Auszug »
——
Dass beide unter den Begriff „Novel Food“ oder „Neuartige Lebensmittel“ fallen, ist indes nicht die Wortschöpfung des 1778 verstorbenen Forschers. Vielmehr geht sie auf die Europäische Union zurück, die die „Novel-Food-Verordnung“ bereits 1997 verabschiedete. 2015 folgte eine überarbeitete Fassung.

Um als „Neuartiges Lebensmittel“ in den menschlichen Verzehrkreislauf Zugang zu bekommen, müssen Aspiranten wie Käfer und Grille ein Zulassungsverfahren durchlaufen. Eine Genehmigung gibt es nur dann, wenn am Ende der Prüfung das Fazit „gesundheitlich unbedenklich“ lautet. Das ist bei beiden laut Verordnung geschehen.

Der Antrag für die Zulassung der Hausgrille als Lebensmittel hatte das vietnamesische Unternehmen „CricketOne“ bereits 2019 gestellt. Es ist laut EU-Reglement in den kommenden fünf Jahren als einzige Firma vertriebsberechtigt. „CricketOne“ wirbt auf seiner Internetseite mit „klassischen Proteinen für eine moderne Welt“.

Mehrkornbrot, Pizza, Teigwaren, Schokolade

Bereits im vergangenen Jahr ist ein Gutachten erschienen, auf das das Amtsblatt der Europäischen Union folgendermaßen Bezug nimmt.
——
Gezeigte Daten »
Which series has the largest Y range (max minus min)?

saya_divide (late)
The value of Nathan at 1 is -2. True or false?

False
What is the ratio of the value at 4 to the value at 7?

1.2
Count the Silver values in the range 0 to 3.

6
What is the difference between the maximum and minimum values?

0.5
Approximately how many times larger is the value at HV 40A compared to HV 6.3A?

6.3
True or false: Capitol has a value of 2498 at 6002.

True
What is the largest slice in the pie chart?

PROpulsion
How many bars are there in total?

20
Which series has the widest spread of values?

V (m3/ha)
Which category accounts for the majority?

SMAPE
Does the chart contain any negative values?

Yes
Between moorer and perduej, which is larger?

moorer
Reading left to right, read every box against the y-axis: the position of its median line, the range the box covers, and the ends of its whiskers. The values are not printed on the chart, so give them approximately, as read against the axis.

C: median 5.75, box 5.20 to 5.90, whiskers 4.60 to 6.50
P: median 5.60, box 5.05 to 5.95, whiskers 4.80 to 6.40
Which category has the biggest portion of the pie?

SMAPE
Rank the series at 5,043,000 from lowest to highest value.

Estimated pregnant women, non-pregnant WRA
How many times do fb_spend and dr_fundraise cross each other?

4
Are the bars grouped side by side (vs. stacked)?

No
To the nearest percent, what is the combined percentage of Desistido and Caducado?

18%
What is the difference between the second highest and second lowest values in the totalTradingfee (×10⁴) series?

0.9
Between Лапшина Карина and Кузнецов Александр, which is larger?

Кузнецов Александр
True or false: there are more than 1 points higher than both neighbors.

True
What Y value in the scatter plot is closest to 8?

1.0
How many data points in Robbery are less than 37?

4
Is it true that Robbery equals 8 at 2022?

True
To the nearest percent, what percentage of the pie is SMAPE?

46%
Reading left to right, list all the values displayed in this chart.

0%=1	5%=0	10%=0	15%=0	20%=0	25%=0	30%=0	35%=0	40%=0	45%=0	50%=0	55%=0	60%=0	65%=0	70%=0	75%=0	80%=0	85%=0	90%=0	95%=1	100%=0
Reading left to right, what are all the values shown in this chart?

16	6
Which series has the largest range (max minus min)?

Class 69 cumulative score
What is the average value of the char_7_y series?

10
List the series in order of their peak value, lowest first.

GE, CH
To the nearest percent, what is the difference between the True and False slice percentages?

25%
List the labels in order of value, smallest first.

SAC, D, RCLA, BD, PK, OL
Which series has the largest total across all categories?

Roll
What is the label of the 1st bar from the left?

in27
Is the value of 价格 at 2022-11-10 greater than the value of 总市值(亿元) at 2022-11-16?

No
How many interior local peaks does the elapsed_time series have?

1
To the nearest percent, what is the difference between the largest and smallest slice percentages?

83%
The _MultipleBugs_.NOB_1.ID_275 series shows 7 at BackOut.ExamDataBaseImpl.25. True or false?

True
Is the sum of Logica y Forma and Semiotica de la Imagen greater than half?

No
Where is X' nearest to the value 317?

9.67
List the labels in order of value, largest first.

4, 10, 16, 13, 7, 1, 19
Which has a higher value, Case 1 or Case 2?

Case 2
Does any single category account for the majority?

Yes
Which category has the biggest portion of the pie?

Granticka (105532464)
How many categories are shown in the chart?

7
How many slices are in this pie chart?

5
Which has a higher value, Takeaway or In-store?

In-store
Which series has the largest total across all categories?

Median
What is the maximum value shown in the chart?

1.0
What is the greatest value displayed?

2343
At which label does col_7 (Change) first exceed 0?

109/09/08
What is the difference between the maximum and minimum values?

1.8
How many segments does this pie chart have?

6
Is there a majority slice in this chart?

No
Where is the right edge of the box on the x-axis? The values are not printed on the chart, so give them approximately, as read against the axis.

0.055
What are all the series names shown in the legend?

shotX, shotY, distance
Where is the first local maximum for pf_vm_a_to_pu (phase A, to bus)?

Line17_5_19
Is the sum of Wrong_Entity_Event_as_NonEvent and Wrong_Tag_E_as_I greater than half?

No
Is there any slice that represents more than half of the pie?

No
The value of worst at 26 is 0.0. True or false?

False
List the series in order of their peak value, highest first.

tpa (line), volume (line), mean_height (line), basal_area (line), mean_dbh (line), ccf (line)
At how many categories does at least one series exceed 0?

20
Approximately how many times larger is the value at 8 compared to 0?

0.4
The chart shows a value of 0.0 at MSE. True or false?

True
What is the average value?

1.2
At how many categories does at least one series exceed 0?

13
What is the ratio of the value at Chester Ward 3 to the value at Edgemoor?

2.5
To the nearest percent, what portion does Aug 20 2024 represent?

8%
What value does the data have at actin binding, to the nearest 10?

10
——
Aufgabenstellung » Prüfen Sie, ob die folgenden Aussagen mit dem Auszug über neuartige Lebensmittel übereinstimmen, und antworten Sie jeweils mit Ja oder Nein samt den entscheidenden Worten des Auszugs als wörtlichem Zitat. 1. Die Europäische Union verabschiedete die Novel-Food-Verordnung im Jahr 1997. 2. In den kommenden fünf Jahren dürfen mehrere Firmen die Hausgrille vertreiben. 3. Den Antrag auf Zulassung der Hausgrille als Lebensmittel stellte „CricketOne“ im Jahr 2019.

Lösung »
1. Ja: »die die „Novel-Food-Verordnung“ bereits 1997 verabschiedete«
2. Nein: »Es ist laut EU-Reglement in den kommenden fünf Jahren als einzige Firma vertriebsberechtigt.«
3. Ja: »Der Antrag für die Zulassung der Hausgrille als Lebensmittel hatte das vietnamesische Unternehmen „CricketOne“ bereits 2019 gestellt.«